# EXERCISE AIM:
Write out the records beneath this line exactly as they appear, minus any images.

# Collected data:
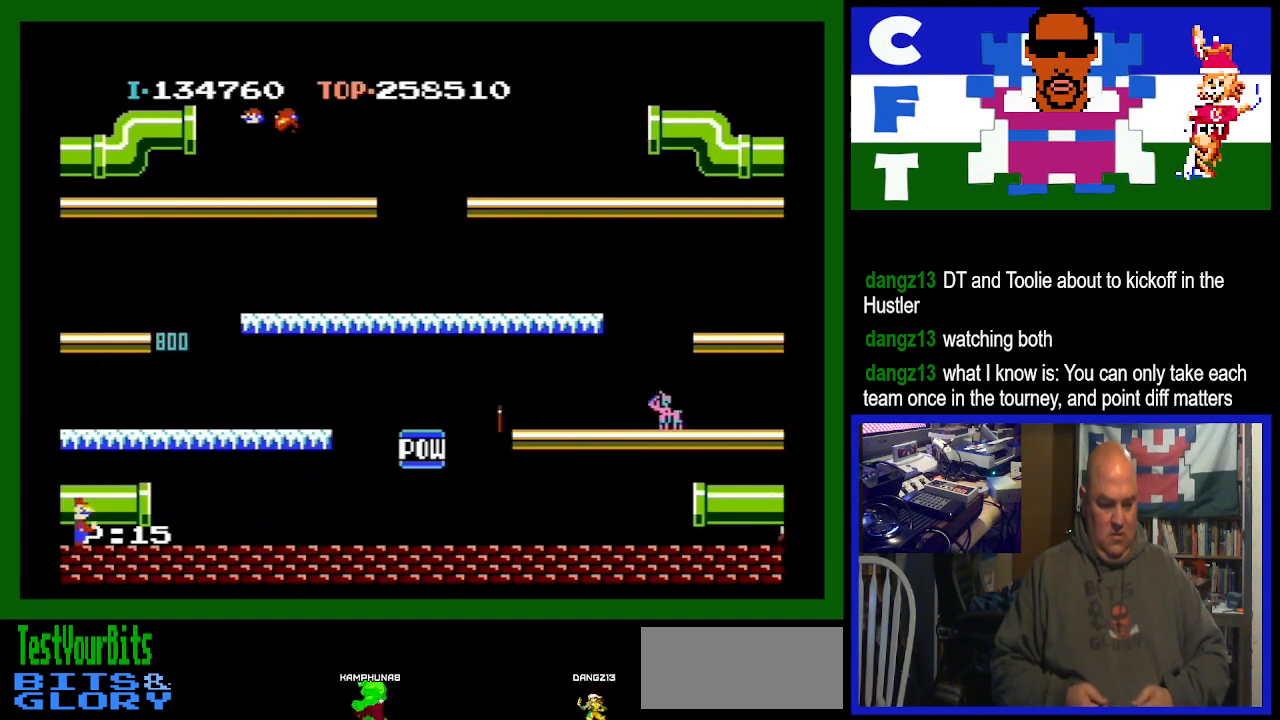
{"buttons": ["DPAD_RIGHT"], "events": [[233, "DPAD_RIGHT", "up"], [500, "DPAD_RIGHT", "down"]]}
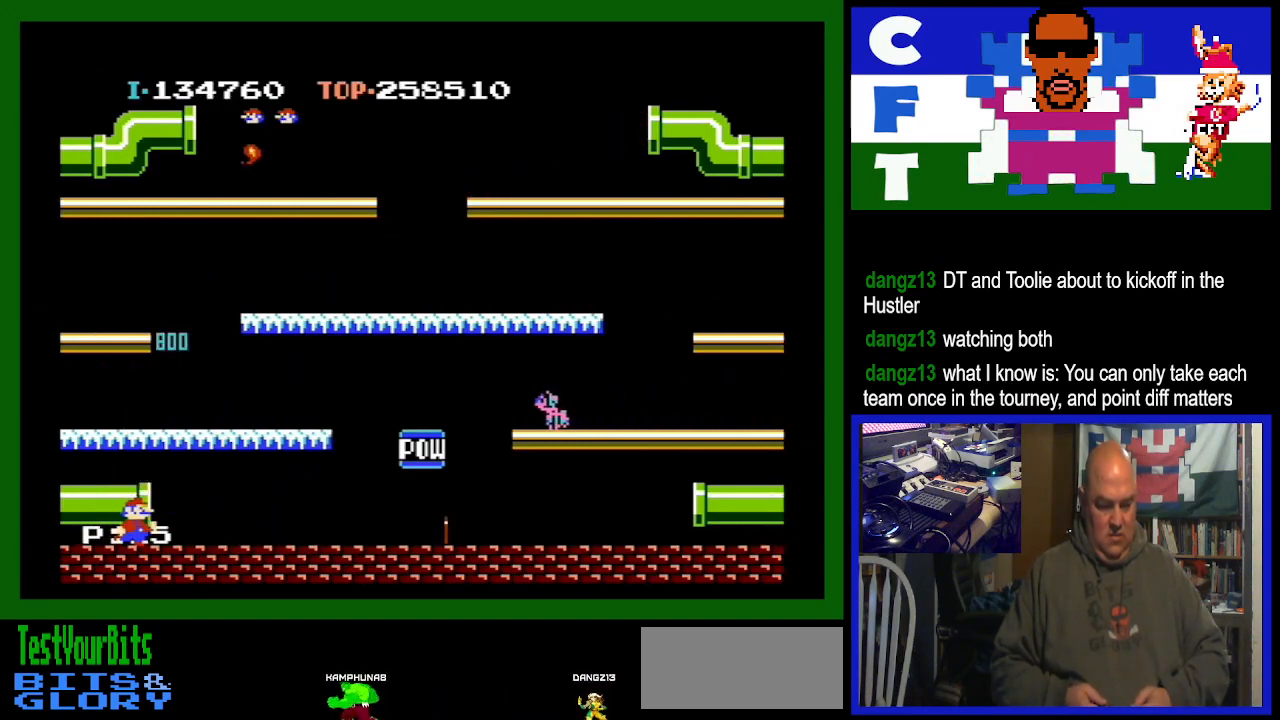
{"buttons": [], "events": [[167, "DPAD_RIGHT", "up"]]}
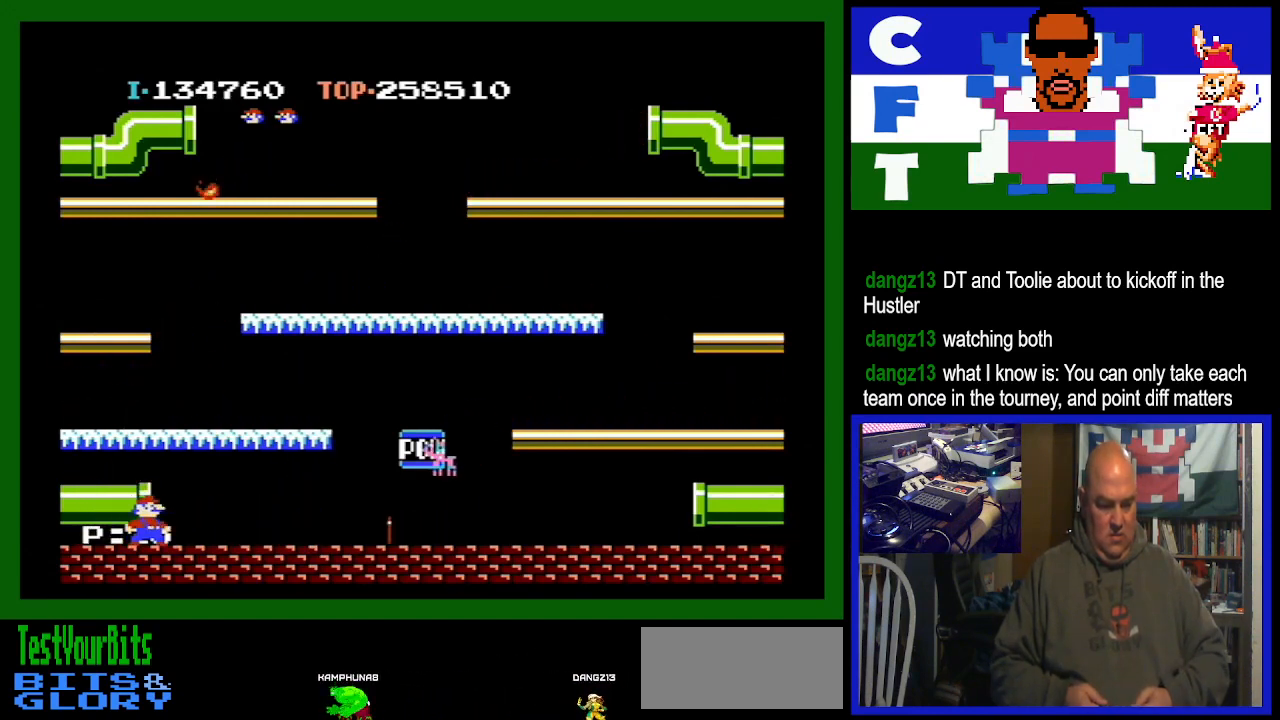
{"buttons": [], "events": [[200, "DPAD_LEFT", "down"], [467, "DPAD_LEFT", "up"]]}
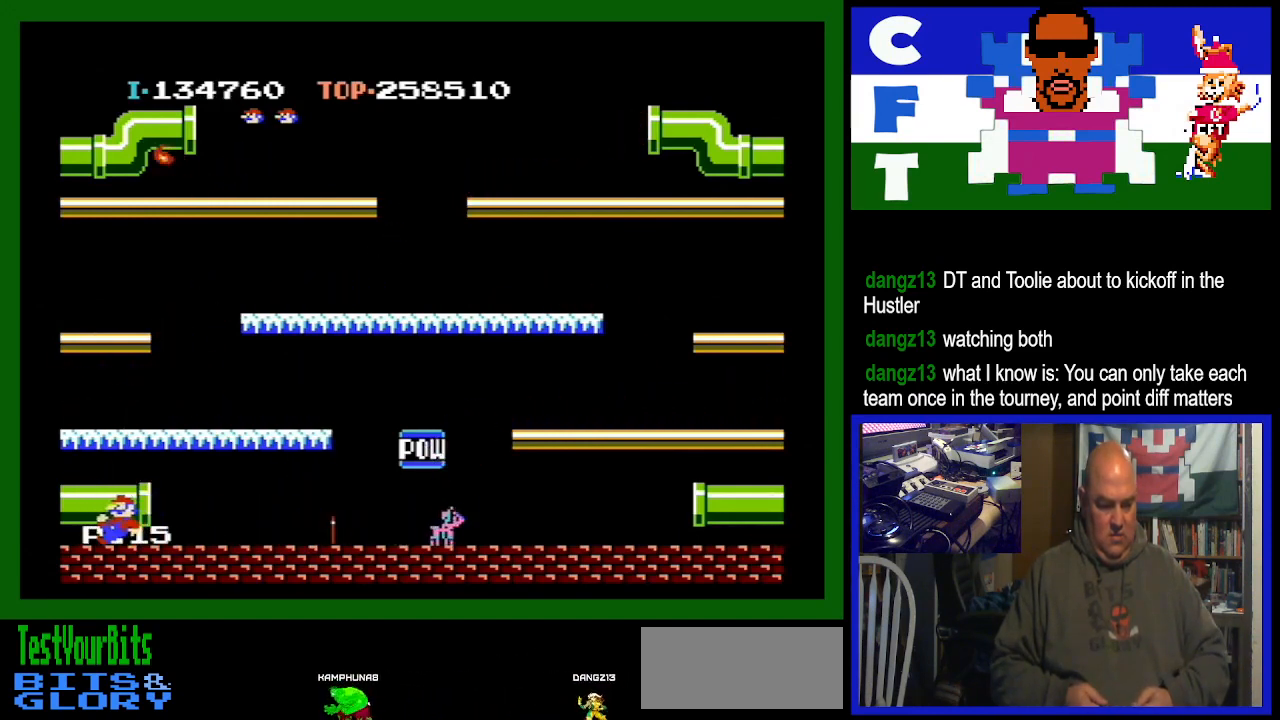
{"buttons": ["DPAD_RIGHT"], "events": [[167, "DPAD_RIGHT", "down"]]}
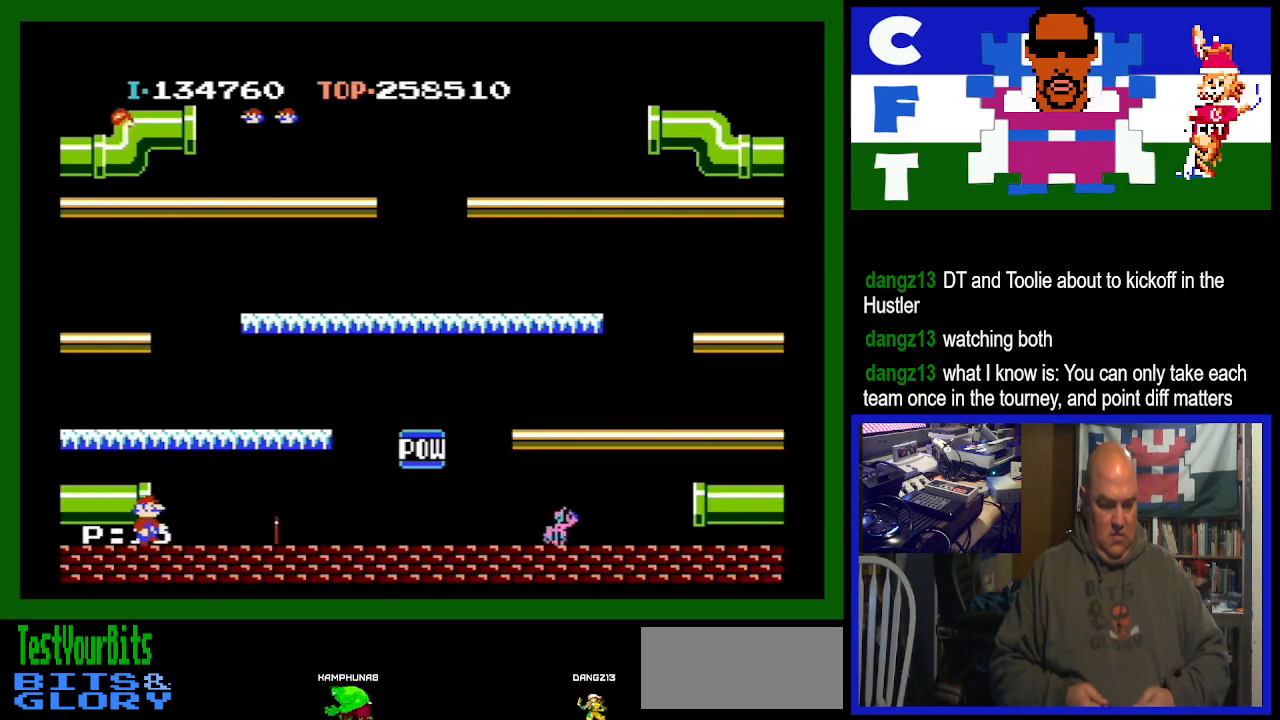
{"buttons": [], "events": [[367, "DPAD_RIGHT", "up"]]}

# YOUR RESPONSE:
{"buttons": ["DPAD_RIGHT"], "events": [[233, "DPAD_RIGHT", "up"], [500, "DPAD_RIGHT", "down"]]}
{"buttons": [], "events": [[167, "DPAD_RIGHT", "up"]]}
{"buttons": [], "events": [[200, "DPAD_LEFT", "down"], [467, "DPAD_LEFT", "up"]]}
{"buttons": ["DPAD_RIGHT"], "events": [[167, "DPAD_RIGHT", "down"]]}
{"buttons": [], "events": [[367, "DPAD_RIGHT", "up"]]}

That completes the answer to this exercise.